In today’s world, even traditional car nameplates are being used on crossovers. Just take the Ford Mustang Mach-E, for example. The latest car model-turned-crossover is the 2022 Toyota Corolla Cross, which was revealed for global markets last year, but has now been unveiled for the U.S., where it will compete directly with the Ford EcoSport.
As is the case with the Corolla sedan, there’s nothing particularly outlandish about the styling of the Toyota Corolla Cross. It looks much like that long-running passenger car, albeit with a taller ride height and black plastic body cladding, like most vehicles that compete in the subcompact crossover segment. The Corolla Cross slots neatly into Toyota’s lineup in between the C-HR and RAV4, though it’s much more conventional in appearance than the former, also subcompact crossover.

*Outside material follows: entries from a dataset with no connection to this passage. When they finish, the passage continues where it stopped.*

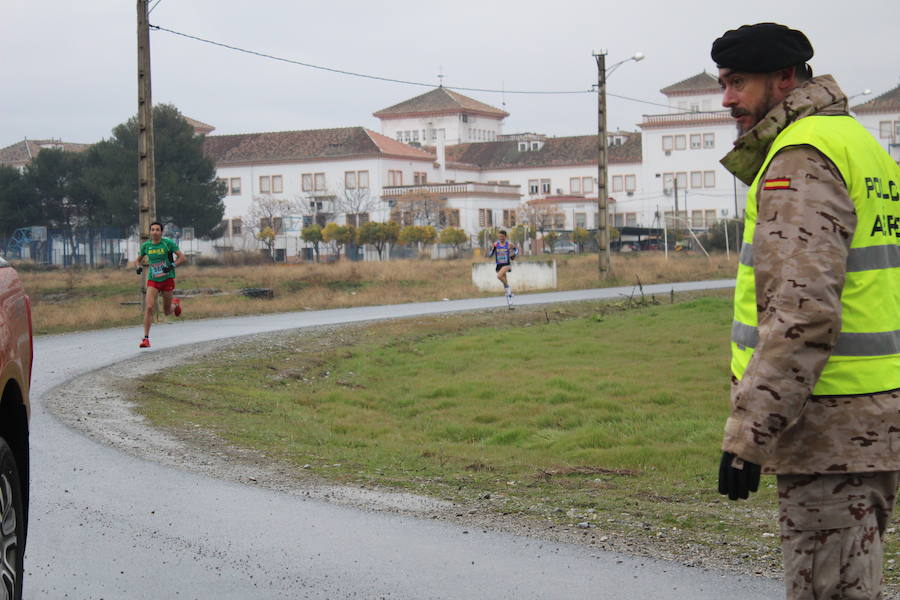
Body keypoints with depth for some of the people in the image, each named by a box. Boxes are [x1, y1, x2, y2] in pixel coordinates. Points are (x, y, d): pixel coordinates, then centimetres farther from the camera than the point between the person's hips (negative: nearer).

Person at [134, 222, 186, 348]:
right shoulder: (146, 245, 1)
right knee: (149, 307, -17)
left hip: (167, 279, -2)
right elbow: (139, 259, 18)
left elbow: (182, 257, -7)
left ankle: (175, 303, 45)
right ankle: (146, 339, -13)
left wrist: (172, 266, -23)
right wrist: (139, 267, -5)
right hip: (152, 280, 2)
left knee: (167, 312, 7)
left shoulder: (168, 243, -8)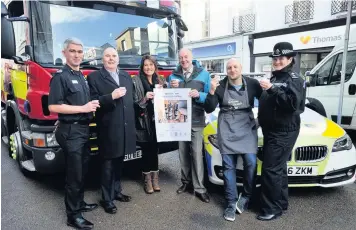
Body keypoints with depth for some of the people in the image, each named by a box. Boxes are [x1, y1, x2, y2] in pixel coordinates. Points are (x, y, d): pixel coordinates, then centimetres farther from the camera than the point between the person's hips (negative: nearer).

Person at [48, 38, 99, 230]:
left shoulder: (81, 76, 14)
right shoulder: (60, 76, -13)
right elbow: (53, 106, -21)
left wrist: (92, 105, 5)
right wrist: (83, 108, -20)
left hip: (83, 129, 9)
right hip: (70, 131, -9)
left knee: (83, 170, 18)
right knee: (74, 173, 0)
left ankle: (80, 203, 35)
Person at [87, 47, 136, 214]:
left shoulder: (126, 76, 16)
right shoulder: (94, 77, -3)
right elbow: (92, 102, -12)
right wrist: (111, 96, -21)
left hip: (125, 127, 6)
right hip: (108, 129, -5)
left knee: (119, 162, 17)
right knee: (108, 164, 3)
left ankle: (116, 191, 33)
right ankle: (106, 199, 17)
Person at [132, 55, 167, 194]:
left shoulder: (160, 81, 12)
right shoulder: (136, 81, -3)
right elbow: (133, 103, -8)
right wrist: (145, 98, -23)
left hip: (157, 121, 4)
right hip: (144, 122, -4)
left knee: (155, 149, 10)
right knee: (147, 150, 3)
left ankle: (155, 179, 22)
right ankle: (147, 180, 17)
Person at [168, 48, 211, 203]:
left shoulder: (203, 74, 2)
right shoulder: (173, 76, 8)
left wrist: (199, 95, -20)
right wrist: (172, 88, -11)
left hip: (196, 120, -3)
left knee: (197, 153, -4)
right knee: (183, 152, 12)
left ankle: (199, 188, 5)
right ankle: (186, 182, 26)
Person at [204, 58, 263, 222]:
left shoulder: (252, 84, -3)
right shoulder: (220, 86, -3)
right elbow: (208, 109, -7)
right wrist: (212, 91, -20)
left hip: (246, 127, 0)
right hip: (227, 128, 0)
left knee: (251, 162, -11)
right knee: (228, 166, 2)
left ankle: (246, 196, 13)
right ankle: (231, 203, 13)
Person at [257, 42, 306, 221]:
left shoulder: (294, 79, -8)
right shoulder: (274, 78, 18)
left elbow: (293, 103, -26)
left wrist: (272, 89, -30)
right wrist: (266, 89, 10)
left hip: (284, 132, -9)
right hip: (271, 131, 9)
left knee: (271, 169, -9)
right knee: (278, 168, 16)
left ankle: (272, 209, 2)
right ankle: (281, 202, 28)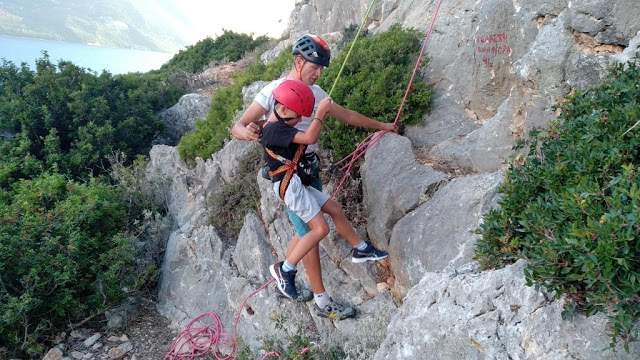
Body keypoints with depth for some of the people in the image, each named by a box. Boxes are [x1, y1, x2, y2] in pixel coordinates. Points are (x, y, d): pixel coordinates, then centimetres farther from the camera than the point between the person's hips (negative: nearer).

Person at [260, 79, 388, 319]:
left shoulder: (278, 126, 11)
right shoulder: (275, 129, -20)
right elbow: (310, 138, -27)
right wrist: (321, 113, -15)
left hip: (298, 183, 10)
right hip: (289, 184, -10)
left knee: (336, 210, 14)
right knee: (320, 228, -14)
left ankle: (360, 249, 29)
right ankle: (284, 270, -3)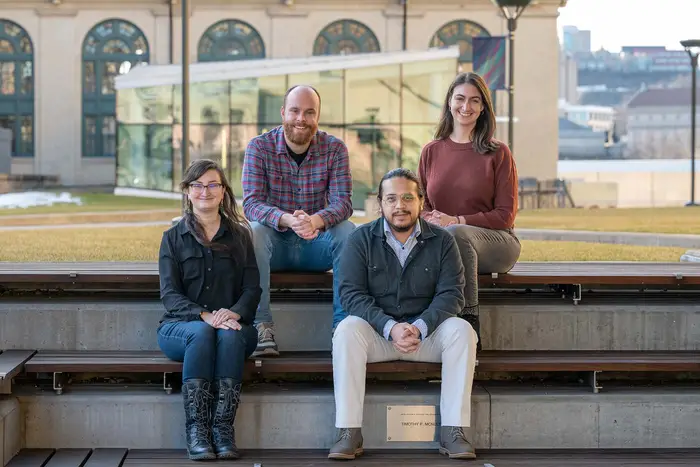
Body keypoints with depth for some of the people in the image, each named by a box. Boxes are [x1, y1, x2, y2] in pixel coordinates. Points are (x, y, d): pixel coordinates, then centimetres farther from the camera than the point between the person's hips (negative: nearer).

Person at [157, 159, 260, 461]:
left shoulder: (240, 235, 13)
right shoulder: (173, 237, 9)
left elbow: (252, 289, 5)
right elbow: (170, 294, -2)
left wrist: (233, 313, -18)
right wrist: (204, 315, -21)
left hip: (233, 325, 1)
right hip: (180, 326, -1)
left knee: (230, 335, -34)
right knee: (202, 333, -35)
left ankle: (223, 428, -37)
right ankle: (196, 430, -37)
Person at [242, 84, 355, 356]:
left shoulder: (334, 148, -4)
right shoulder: (259, 147, -8)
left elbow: (342, 202, -15)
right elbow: (251, 204, -18)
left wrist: (315, 221, -39)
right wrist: (288, 220, -40)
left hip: (316, 245, 1)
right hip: (275, 242, -1)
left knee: (347, 231, -28)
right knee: (254, 231, -32)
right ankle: (261, 327, -32)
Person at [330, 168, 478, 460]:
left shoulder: (441, 241, 3)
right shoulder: (360, 240, 0)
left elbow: (451, 294, -6)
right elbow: (351, 293, -10)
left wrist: (419, 327, -25)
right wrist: (391, 327, -25)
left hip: (426, 333, 1)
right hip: (376, 332, -1)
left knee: (462, 330, -27)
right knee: (347, 330, -31)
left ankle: (453, 432, -24)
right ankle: (349, 433, -31)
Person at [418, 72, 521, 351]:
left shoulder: (498, 154, 4)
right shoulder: (431, 152, 15)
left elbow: (505, 215, 0)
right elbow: (421, 205, 18)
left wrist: (456, 221, -13)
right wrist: (429, 220, -9)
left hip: (494, 241, -2)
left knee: (456, 234, -38)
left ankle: (469, 325, -32)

In terms of size, the Corolla Cross is wider, taller, and longer than the C-HR but significantly smaller (and presumably cheaper) than the RAV4. It’s available in both front- and all-wheel-drive configurations, with one engine choice – the Corolla’s 2.0L inline-four that produces 169 horsepower and 150 pound-feet of torque, which helps the Cross tow up to 1,500 pounds. It’s mated to a CVT automatic gearbox. Fuel economy comes in at 30 miles-per-gallon combined for the AWD model, and 32 mpg for the FWD model.
The Corolla Cross is available in three trim levels – L, LE, and XLE, with wheel options ranging from 17-inch steel units for the entry-level model to 18-inch alloys for the range-topping XLE. The interior design is unsurprisingly also quite familiar for those that have driven a Corolla sedan, with available amenities including a 7-inch Multi-Information Display, 8-inch touchscreen, and 10-way, power-adjustable seats trimmed with SofTex material.
Toyota hasn’t released pricing information nor a launch date for the U.S.-bound Corolla Cross, but it should go on sale later in 2022 with an MSRP ranging from the low-to-mid $20k range up to $30k for fully-loaded models.